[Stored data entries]
__________________________________________________
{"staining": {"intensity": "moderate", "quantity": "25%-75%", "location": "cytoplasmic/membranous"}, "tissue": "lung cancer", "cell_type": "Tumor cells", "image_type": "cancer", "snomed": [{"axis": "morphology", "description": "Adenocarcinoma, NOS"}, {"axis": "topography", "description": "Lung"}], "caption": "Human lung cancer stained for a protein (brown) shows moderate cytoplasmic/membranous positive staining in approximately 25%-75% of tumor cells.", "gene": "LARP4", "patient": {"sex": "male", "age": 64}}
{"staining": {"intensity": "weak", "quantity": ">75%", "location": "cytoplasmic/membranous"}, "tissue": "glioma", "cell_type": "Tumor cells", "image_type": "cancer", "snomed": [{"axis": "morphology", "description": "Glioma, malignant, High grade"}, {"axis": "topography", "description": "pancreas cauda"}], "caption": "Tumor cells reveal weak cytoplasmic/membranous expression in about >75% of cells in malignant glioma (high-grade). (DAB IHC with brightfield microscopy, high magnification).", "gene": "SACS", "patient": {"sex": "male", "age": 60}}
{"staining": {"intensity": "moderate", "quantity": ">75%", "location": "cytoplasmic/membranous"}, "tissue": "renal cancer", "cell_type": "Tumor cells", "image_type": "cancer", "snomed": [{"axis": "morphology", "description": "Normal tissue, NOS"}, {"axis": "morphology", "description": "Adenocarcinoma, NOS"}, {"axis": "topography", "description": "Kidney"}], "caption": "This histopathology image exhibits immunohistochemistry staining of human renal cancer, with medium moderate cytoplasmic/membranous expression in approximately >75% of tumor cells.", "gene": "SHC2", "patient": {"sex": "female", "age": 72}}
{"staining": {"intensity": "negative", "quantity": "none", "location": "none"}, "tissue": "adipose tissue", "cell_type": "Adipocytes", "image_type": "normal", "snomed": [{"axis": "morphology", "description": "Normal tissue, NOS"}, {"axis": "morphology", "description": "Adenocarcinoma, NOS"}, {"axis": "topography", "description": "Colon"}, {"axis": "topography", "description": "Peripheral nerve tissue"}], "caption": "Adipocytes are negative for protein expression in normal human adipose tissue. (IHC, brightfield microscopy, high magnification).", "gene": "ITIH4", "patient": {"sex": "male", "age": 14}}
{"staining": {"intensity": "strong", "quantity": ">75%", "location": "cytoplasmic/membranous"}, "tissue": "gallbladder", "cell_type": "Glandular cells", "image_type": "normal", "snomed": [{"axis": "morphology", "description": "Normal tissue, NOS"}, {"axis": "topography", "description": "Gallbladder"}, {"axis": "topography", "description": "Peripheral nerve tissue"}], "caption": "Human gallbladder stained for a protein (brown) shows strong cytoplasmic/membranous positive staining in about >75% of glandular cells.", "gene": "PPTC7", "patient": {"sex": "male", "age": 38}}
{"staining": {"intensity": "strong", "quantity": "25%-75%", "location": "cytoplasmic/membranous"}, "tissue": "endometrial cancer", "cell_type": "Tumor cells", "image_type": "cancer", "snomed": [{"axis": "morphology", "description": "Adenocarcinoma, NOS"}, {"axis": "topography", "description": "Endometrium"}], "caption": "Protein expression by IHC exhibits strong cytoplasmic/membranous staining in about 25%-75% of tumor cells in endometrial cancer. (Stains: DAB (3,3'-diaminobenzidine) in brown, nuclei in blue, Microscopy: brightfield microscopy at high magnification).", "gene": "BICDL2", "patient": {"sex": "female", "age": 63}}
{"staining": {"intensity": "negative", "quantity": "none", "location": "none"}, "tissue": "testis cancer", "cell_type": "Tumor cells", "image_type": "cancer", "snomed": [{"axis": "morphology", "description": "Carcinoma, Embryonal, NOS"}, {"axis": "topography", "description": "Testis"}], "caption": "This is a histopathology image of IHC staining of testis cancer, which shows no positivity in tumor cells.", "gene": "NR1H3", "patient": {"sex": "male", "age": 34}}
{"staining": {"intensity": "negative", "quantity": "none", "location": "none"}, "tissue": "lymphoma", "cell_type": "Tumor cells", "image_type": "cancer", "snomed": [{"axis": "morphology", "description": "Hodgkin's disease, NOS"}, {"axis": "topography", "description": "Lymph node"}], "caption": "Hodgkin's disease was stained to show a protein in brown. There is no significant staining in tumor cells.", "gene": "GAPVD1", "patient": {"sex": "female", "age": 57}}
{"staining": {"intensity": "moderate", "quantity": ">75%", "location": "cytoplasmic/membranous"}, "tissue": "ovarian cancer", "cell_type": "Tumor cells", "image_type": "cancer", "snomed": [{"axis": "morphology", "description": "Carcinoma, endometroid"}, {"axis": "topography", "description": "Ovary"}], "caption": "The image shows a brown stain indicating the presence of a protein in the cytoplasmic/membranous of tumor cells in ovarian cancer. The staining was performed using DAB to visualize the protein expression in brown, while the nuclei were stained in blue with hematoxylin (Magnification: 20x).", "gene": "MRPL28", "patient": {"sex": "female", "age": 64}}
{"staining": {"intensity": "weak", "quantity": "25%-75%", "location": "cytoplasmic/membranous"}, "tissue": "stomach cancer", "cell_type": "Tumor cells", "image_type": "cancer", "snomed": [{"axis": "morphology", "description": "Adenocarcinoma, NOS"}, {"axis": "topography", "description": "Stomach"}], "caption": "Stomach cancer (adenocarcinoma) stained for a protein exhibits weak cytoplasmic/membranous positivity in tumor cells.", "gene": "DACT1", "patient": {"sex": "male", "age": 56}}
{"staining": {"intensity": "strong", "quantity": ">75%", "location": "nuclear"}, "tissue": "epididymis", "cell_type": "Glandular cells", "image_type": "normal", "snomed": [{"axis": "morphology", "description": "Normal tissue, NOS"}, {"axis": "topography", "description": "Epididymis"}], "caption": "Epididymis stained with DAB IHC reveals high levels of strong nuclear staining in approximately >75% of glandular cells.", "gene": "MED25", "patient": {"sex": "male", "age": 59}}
__________________________________________________
[Problem to solve]
Go through the entries above and write each one out exactly.

[Response to the task]
{"staining": {"intensity": "moderate", "quantity": "25%-75%", "location": "cytoplasmic/membranous"}, "tissue": "lung cancer", "cell_type": "Tumor cells", "image_type": "cancer", "snomed": [{"axis": "morphology", "description": "Adenocarcinoma, NOS"}, {"axis": "topography", "description": "Lung"}], "caption": "Human lung cancer stained for a protein (brown) shows moderate cytoplasmic/membranous positive staining in approximately 25%-75% of tumor cells.", "gene": "LARP4", "patient": {"sex": "male", "age": 64}}
{"staining": {"intensity": "weak", "quantity": ">75%", "location": "cytoplasmic/membranous"}, "tissue": "glioma", "cell_type": "Tumor cells", "image_type": "cancer", "snomed": [{"axis": "morphology", "description": "Glioma, malignant, High grade"}, {"axis": "topography", "description": "pancreas cauda"}], "caption": "Tumor cells reveal weak cytoplasmic/membranous expression in about >75% of cells in malignant glioma (high-grade). (DAB IHC with brightfield microscopy, high magnification).", "gene": "SACS", "patient": {"sex": "male", "age": 60}}
{"staining": {"intensity": "moderate", "quantity": ">75%", "location": "cytoplasmic/membranous"}, "tissue": "renal cancer", "cell_type": "Tumor cells", "image_type": "cancer", "snomed": [{"axis": "morphology", "description": "Normal tissue, NOS"}, {"axis": "morphology", "description": "Adenocarcinoma, NOS"}, {"axis": "topography", "description": "Kidney"}], "caption": "This histopathology image exhibits immunohistochemistry staining of human renal cancer, with medium moderate cytoplasmic/membranous expression in approximately >75% of tumor cells.", "gene": "SHC2", "patient": {"sex": "female", "age": 72}}
{"staining": {"intensity": "negative", "quantity": "none", "location": "none"}, "tissue": "adipose tissue", "cell_type": "Adipocytes", "image_type": "normal", "snomed": [{"axis": "morphology", "description": "Normal tissue, NOS"}, {"axis": "morphology", "description": "Adenocarcinoma, NOS"}, {"axis": "topography", "description": "Colon"}, {"axis": "topography", "description": "Peripheral nerve tissue"}], "caption": "Adipocytes are negative for protein expression in normal human adipose tissue. (IHC, brightfield microscopy, high magnification).", "gene": "ITIH4", "patient": {"sex": "male", "age": 14}}
{"staining": {"intensity": "strong", "quantity": ">75%", "location": "cytoplasmic/membranous"}, "tissue": "gallbladder", "cell_type": "Glandular cells", "image_type": "normal", "snomed": [{"axis": "morphology", "description": "Normal tissue, NOS"}, {"axis": "topography", "description": "Gallbladder"}, {"axis": "topography", "description": "Peripheral nerve tissue"}], "caption": "Human gallbladder stained for a protein (brown) shows strong cytoplasmic/membranous positive staining in about >75% of glandular cells.", "gene": "PPTC7", "patient": {"sex": "male", "age": 38}}
{"staining": {"intensity": "strong", "quantity": "25%-75%", "location": "cytoplasmic/membranous"}, "tissue": "endometrial cancer", "cell_type": "Tumor cells", "image_type": "cancer", "snomed": [{"axis": "morphology", "description": "Adenocarcinoma, NOS"}, {"axis": "topography", "description": "Endometrium"}], "caption": "Protein expression by IHC exhibits strong cytoplasmic/membranous staining in about 25%-75% of tumor cells in endometrial cancer. (Stains: DAB (3,3'-diaminobenzidine) in brown, nuclei in blue, Microscopy: brightfield microscopy at high magnification).", "gene": "BICDL2", "patient": {"sex": "female", "age": 63}}
{"staining": {"intensity": "negative", "quantity": "none", "location": "none"}, "tissue": "testis cancer", "cell_type": "Tumor cells", "image_type": "cancer", "snomed": [{"axis": "morphology", "description": "Carcinoma, Embryonal, NOS"}, {"axis": "topography", "description": "Testis"}], "caption": "This is a histopathology image of IHC staining of testis cancer, which shows no positivity in tumor cells.", "gene": "NR1H3", "patient": {"sex": "male", "age": 34}}
{"staining": {"intensity": "negative", "quantity": "none", "location": "none"}, "tissue": "lymphoma", "cell_type": "Tumor cells", "image_type": "cancer", "snomed": [{"axis": "morphology", "description": "Hodgkin's disease, NOS"}, {"axis": "topography", "description": "Lymph node"}], "caption": "Hodgkin's disease was stained to show a protein in brown. There is no significant staining in tumor cells.", "gene": "GAPVD1", "patient": {"sex": "female", "age": 57}}
{"staining": {"intensity": "moderate", "quantity": ">75%", "location": "cytoplasmic/membranous"}, "tissue": "ovarian cancer", "cell_type": "Tumor cells", "image_type": "cancer", "snomed": [{"axis": "morphology", "description": "Carcinoma, endometroid"}, {"axis": "topography", "description": "Ovary"}], "caption": "The image shows a brown stain indicating the presence of a protein in the cytoplasmic/membranous of tumor cells in ovarian cancer. The staining was performed using DAB to visualize the protein expression in brown, while the nuclei were stained in blue with hematoxylin (Magnification: 20x).", "gene": "MRPL28", "patient": {"sex": "female", "age": 64}}
{"staining": {"intensity": "weak", "quantity": "25%-75%", "location": "cytoplasmic/membranous"}, "tissue": "stomach cancer", "cell_type": "Tumor cells", "image_type": "cancer", "snomed": [{"axis": "morphology", "description": "Adenocarcinoma, NOS"}, {"axis": "topography", "description": "Stomach"}], "caption": "Stomach cancer (adenocarcinoma) stained for a protein exhibits weak cytoplasmic/membranous positivity in tumor cells.", "gene": "DACT1", "patient": {"sex": "male", "age": 56}}
{"staining": {"intensity": "strong", "quantity": ">75%", "location": "nuclear"}, "tissue": "epididymis", "cell_type": "Glandular cells", "image_type": "normal", "snomed": [{"axis": "morphology", "description": "Normal tissue, NOS"}, {"axis": "topography", "description": "Epididymis"}], "caption": "Epididymis stained with DAB IHC reveals high levels of strong nuclear staining in approximately >75% of glandular cells.", "gene": "MED25", "patient": {"sex": "male", "age": 59}}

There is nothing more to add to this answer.